- Data excerpts
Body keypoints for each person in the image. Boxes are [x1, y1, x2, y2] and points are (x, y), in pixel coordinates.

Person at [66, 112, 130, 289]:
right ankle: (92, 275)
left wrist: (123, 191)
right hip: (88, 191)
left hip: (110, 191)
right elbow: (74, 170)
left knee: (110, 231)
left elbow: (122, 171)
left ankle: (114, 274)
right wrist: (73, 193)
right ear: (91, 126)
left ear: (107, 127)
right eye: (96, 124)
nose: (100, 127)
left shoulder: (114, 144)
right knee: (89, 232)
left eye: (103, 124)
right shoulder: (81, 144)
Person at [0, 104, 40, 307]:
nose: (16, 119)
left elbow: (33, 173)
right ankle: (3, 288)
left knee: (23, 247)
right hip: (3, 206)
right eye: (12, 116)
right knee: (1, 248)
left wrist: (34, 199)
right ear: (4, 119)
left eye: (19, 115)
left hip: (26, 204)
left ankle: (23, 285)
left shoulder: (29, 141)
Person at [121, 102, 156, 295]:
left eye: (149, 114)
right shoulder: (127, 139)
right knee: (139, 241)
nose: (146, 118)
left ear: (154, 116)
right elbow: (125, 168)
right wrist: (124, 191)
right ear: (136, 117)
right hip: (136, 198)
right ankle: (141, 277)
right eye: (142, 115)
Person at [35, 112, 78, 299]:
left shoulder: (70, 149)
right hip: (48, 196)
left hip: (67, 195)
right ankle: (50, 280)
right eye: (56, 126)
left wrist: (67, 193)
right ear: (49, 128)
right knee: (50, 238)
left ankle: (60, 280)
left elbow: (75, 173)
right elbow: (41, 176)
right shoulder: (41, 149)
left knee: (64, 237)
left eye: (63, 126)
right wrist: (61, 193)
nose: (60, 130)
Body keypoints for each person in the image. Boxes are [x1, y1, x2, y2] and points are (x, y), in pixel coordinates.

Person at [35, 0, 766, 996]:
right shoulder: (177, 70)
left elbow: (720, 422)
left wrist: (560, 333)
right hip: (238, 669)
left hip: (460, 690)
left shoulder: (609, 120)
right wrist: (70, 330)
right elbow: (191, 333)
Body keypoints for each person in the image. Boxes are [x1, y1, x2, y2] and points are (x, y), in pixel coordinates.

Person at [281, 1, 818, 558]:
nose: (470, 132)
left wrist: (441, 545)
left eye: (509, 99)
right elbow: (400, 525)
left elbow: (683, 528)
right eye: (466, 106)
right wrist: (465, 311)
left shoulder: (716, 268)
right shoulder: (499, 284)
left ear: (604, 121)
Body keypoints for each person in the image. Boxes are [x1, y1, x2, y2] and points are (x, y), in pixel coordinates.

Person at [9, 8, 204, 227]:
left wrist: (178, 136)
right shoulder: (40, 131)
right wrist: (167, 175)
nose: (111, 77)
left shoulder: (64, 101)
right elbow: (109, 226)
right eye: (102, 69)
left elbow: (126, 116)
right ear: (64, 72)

- Problem statement
In the data above, find each line where the string "wrist" appears, then copy it.

- Result of the task
left wrist: (123, 191)
right wrist: (73, 193)
left wrist: (34, 199)
right wrist: (124, 191)
left wrist: (67, 193)
right wrist: (61, 193)
left wrist: (560, 333)
right wrist: (70, 330)
left wrist: (441, 545)
right wrist: (465, 311)
left wrist: (178, 136)
right wrist: (167, 175)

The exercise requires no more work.